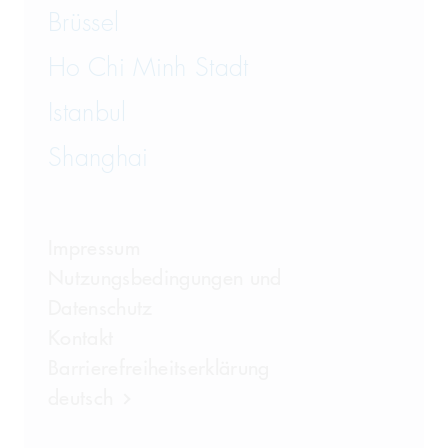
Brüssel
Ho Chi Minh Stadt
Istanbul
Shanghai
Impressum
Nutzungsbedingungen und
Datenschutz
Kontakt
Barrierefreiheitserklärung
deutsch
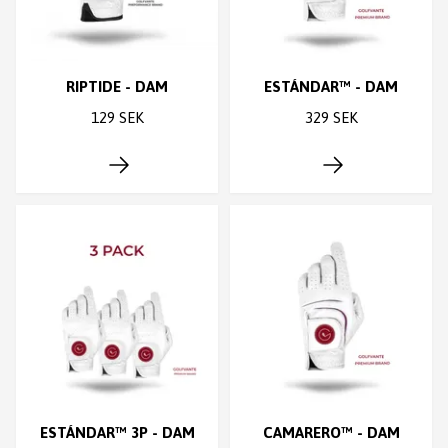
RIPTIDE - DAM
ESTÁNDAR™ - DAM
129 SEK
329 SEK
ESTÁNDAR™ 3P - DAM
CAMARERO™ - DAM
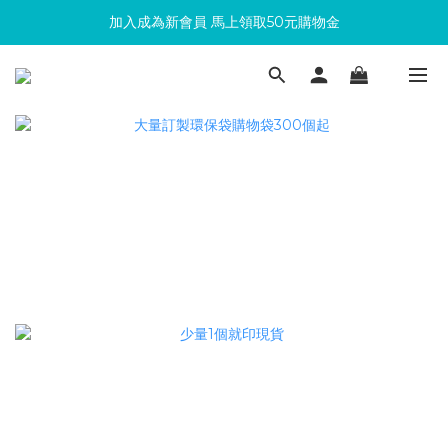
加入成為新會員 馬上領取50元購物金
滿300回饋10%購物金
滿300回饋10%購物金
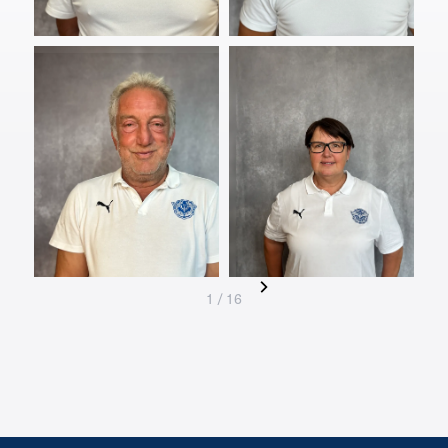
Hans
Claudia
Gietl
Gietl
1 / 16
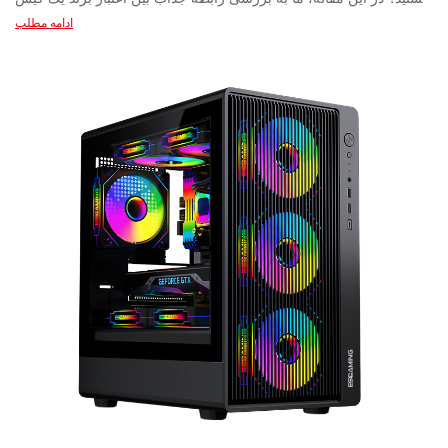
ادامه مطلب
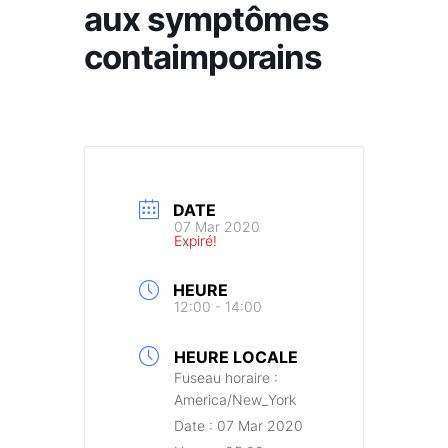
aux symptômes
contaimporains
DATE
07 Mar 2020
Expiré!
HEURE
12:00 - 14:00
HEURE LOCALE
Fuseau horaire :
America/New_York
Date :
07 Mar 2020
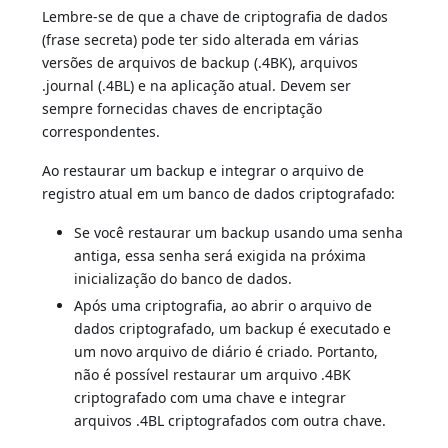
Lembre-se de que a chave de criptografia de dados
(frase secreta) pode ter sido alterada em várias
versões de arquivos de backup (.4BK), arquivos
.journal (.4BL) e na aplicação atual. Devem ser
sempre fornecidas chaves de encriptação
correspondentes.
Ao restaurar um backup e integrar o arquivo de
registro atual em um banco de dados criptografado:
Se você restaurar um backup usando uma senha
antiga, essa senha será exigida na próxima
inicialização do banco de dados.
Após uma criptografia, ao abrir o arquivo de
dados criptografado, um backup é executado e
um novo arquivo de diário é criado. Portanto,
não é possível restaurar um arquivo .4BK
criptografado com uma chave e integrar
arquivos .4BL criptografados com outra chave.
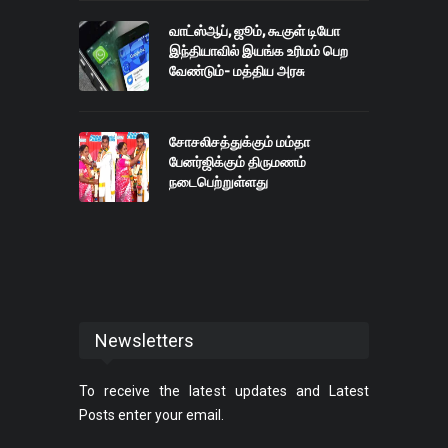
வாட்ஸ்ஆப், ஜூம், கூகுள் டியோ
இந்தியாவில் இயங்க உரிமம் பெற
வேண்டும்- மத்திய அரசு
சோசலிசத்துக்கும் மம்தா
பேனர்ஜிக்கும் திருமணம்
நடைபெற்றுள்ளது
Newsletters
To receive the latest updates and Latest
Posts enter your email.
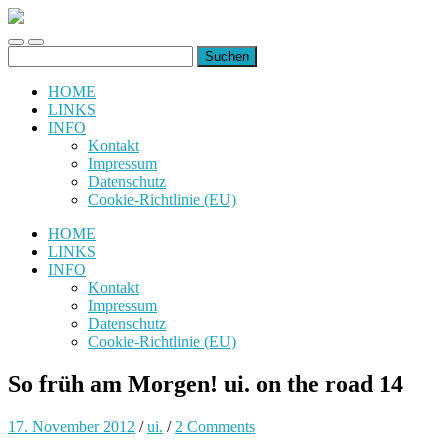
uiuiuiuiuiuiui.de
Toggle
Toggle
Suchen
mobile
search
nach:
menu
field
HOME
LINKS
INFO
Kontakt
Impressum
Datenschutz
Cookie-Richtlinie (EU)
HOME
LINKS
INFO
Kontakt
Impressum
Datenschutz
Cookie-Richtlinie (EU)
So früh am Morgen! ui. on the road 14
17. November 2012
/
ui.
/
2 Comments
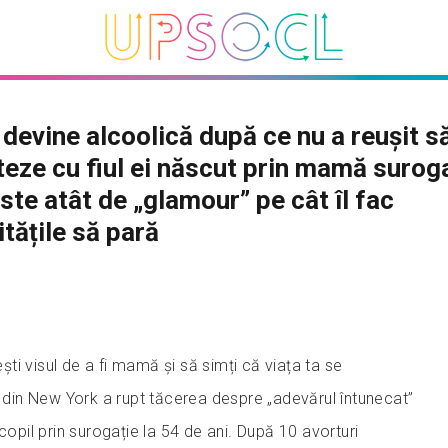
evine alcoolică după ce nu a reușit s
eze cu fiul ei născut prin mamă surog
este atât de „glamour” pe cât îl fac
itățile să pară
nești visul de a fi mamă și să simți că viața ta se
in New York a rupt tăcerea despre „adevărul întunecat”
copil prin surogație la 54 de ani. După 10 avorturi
━━━━
> _Aim of the task_
Copy out exactly the lines that begin at the one with "este atât de" and end at the close of the material above; nothing else belongs in the answer.

> _Solution to the exercise_
este atât de „glamour” pe cât îl fac
itățile să pară
nești visul de a fi mamă și să simți că viața ta se
in New York a rupt tăcerea despre „adevărul întunecat”
copil prin surogație la 54 de ani. După 10 avorturi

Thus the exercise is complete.